TASK INSTRUCTIONS
Repeat the entries exactly but omit the pictures.

RECORDS TO USE
--- START ---
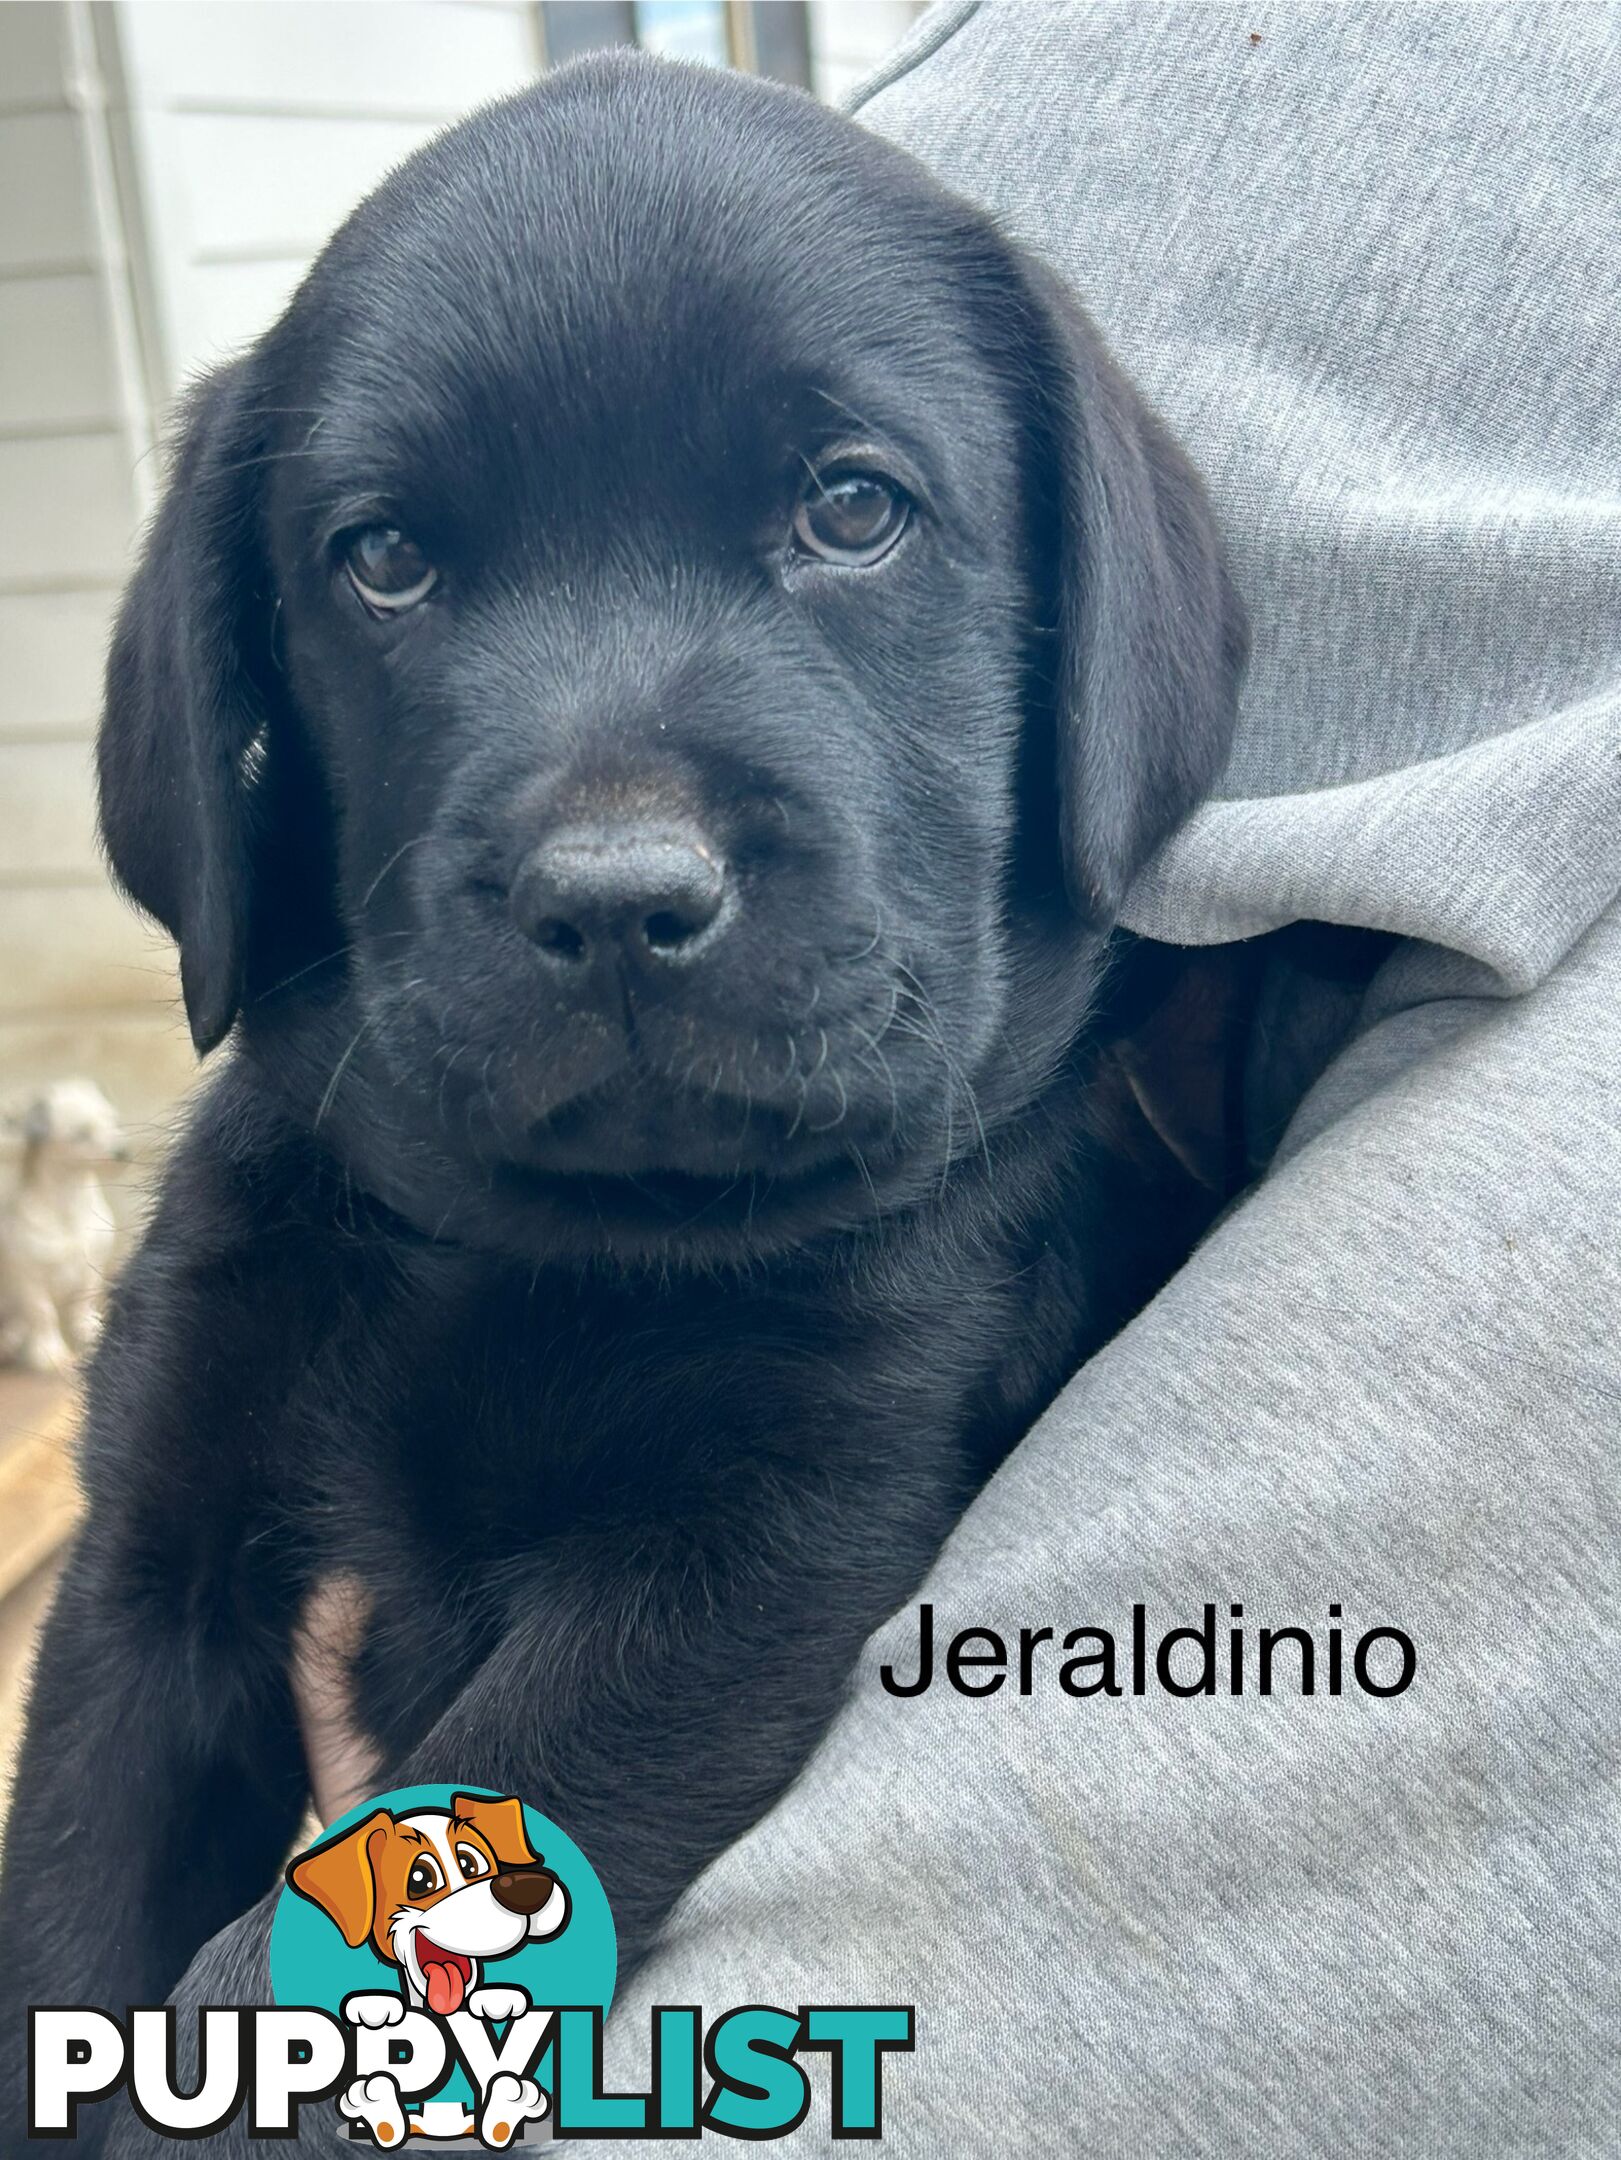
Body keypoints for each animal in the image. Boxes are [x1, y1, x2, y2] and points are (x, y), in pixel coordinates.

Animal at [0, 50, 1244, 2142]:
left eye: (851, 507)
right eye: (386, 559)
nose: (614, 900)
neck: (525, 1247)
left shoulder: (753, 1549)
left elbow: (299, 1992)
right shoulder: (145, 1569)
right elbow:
--- END ---
TASK RESULT
Body keypoints for each animal in the image. Boxes are [x1, y1, x2, y2] and points are (x, y), in pixel coordinates.

Animal at [0, 50, 1244, 2142]:
left eye: (851, 507)
right eye: (386, 559)
nose: (614, 900)
neck: (525, 1247)
left shoulder: (753, 1549)
left elbow: (299, 1992)
right shoulder: (145, 1569)
right elbow:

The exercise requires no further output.